- 読む文章 -
研究領域 | マテリアルシンバイオシスための生命物理化学 |
研究課題/領域番号 |
23H04055
|
研究種目 |
学術変革領域研究(A)
|
配分区分 | 補助金 |
審査区分 |
学術変革領域研究区分(Ⅱ)
|
研究機関 | 東京大学 |
研究代表者 |
幸福 裕 東京大学, 大学院薬学系研究科(薬学部), 助教 (80737940)
|
研究期間 (年度) |
2023-04-01 – 2025-03-31
|
研究課題ステータス |
交付 (2024年度)
|
配分額 *注記 |
7,800千円 (直接経費: 6,000千円、間接経費: 1,800千円)
2024年度: 3,900千円 (直接経費: 3,000千円、間接経費: 900千円)
2023年度: 3,900千円 (直接経費: 3,000千円、間接経費: 900千円)

- 提供データ -
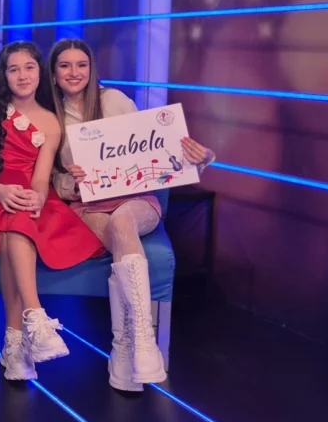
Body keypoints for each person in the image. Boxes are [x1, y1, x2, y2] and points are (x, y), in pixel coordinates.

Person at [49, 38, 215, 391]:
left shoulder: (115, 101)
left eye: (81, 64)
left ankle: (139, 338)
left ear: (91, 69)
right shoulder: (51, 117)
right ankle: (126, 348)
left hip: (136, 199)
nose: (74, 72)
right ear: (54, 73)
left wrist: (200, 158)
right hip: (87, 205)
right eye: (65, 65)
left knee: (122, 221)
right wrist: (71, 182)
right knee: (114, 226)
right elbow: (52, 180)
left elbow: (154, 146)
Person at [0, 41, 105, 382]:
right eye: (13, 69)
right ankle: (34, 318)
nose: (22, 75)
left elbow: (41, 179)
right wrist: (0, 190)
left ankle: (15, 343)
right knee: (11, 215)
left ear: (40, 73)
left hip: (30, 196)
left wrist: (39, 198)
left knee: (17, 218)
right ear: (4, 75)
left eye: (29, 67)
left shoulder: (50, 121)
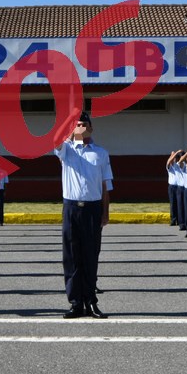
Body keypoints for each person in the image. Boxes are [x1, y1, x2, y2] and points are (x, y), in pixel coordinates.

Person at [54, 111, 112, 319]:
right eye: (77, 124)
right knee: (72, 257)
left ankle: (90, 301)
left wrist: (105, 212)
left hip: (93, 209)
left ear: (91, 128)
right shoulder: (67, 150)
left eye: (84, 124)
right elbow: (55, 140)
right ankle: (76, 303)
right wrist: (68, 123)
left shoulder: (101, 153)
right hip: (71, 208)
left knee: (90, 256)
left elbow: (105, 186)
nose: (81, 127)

- やること -
1. 次の(a)〜(c)が研究課題の記録の内容と合っているか、それぞれ「はい」か「いいえ」で答え、決め手となる記録の言葉をそのまま引用してください。(a) 研究期間は2023年4月1日に始まる。(b) 配分額の合計は6,000千円である。(c) 配分区分は補助金である。
2. 研究課題の記録から、「研究領域 | マテリアルシンバイオシスための生命物理化学」で始まり「大学院薬学系研究科(薬学部), 助教 (80737940)」まで続く部分を、一字も変えずに書き写してください。
3. 研究課題の記録が終わったところから、その続きを書いてください。
データの項目は、研究課題の記録とは関係ありません。

- 各問の答え -
1.
(a) はい 「2023-04-01 – 2025-03-31」
(b) いいえ 「7,800千円 (直接経費: 6,000千円、間接経費: 1,800千円)」
(c) はい 「補助金」

2.
研究領域 | マテリアルシンバイオシスための生命物理化学 |
研究課題/領域番号 |
23H04055
|
研究種目 |
学術変革領域研究(A)
|
配分区分 | 補助金 |
審査区分 |
学術変革領域研究区分(Ⅱ)
|
研究機関 | 東京大学 |
研究代表者 |
幸福 裕 東京大学, 大学院薬学系研究科(薬学部), 助教 (80737940)

3.
|
キーワード | 核磁気共鳴法 / 相互作用 / 膜タンパク質 / シグナル伝達 / Gタンパク質共役型受容体 |
研究開始時の研究の概要 |
免疫応答は、リガンドと受容体間のダイナミックで弱い相互作用を起点とし、多段階、多点での相互作用を伴いながら開始される。申請者らは、核磁気共鳴 (NMR) 法を用いて、受容体とリガンドの弱い相互作用を原子レベルで明らかにする研究、受容体のダイナミックな構造変化が細胞応答の強さなどを決定するメカニズムを明らかにする研究を推進してきた。本研究ではこれら2つの実績を統合的に活かすことで、リガンドが受容体に弱く多点で相互作用し、その結果、受容体のダイナミックな構造変化を介して、どのように細胞応答を引き起こすか、を解明する。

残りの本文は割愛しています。